Naked Herero men
Hanged from a tree
Walking skeletons
In the desert sand

Women cleaning skulls
Erasing faces with shards of glass
Skulls in little boxes shipped
To a foreign land

Poisoned wells in the desert
Men in chains
Holy fires extinguished
Cattle seized for settler’s land

Images of evil
Printed in my brain
And somewhere my complicity
Blood upon my hands

My daughter Jo Ractliffe had just returned from her third visit to Angola to photograph that landscape devastated by a lengthy war.
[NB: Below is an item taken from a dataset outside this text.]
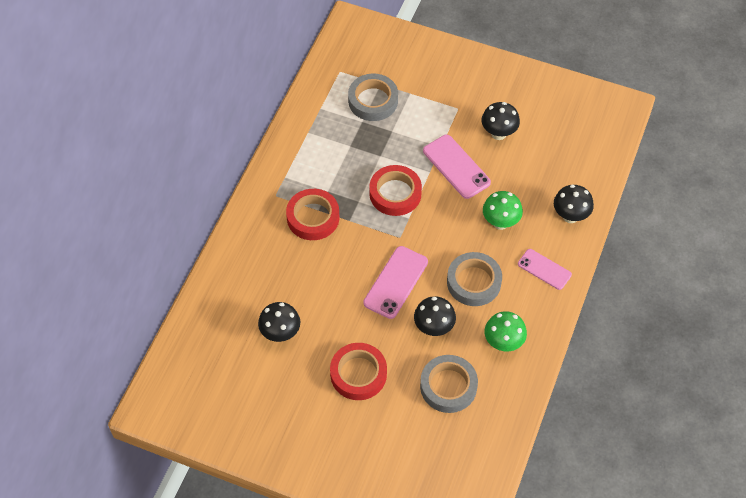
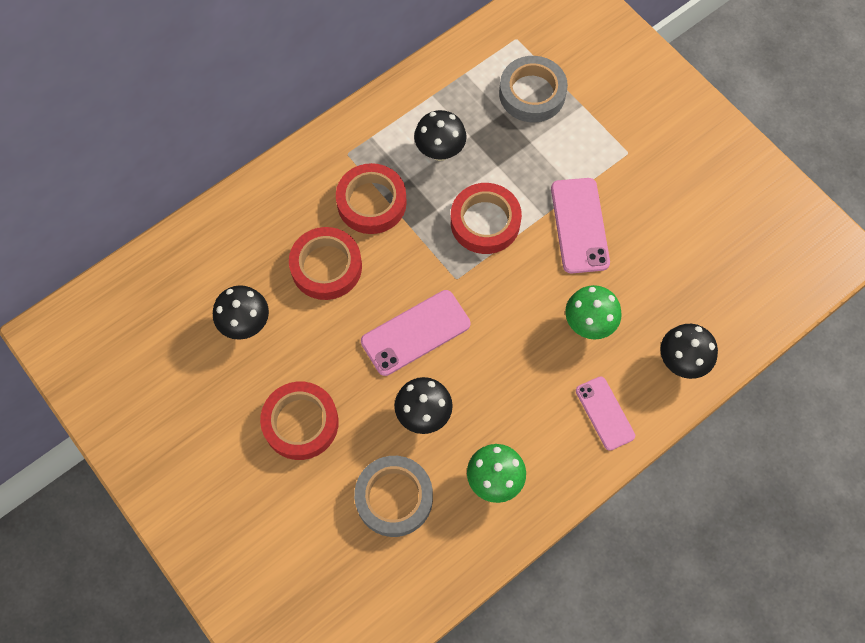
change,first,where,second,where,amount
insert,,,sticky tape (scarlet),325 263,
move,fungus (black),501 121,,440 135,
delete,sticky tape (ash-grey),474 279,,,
I told her a little about the feeling of ‘absence’ in so much of the land, and she advised me to read up on the Herero Genocide.
Our lament is for the Herero nation; for the almost total extermination of their people in the massacre at Waterberg, August 1904, by the German army under the instruction of General Lothar von Trotha, and for those remaining men, women and children, for their suffering and subsequent death from exhaustion in the work camps: and for all the atrocities that were visited upon them during that time.
This is for the descendants of those few ancestors who managed to survive, some, unbelievable as it sounds, by crossing on foot, the arid desert of Omaheke (the Kalahari Desert) and into what was then the British Territory of Bechuanaland. It is reported that the Missionaries couldn’t believe their eyes when they saw these ‘skeletons’ walking out of the desert.
With an extraordinary synchronicity, we finished mixing the song the day before the first twenty of three hundred Herero skulls taken to Germany, were returned; a day when all over the land the Holy Fires were lit for the ‘returning Ancestors’.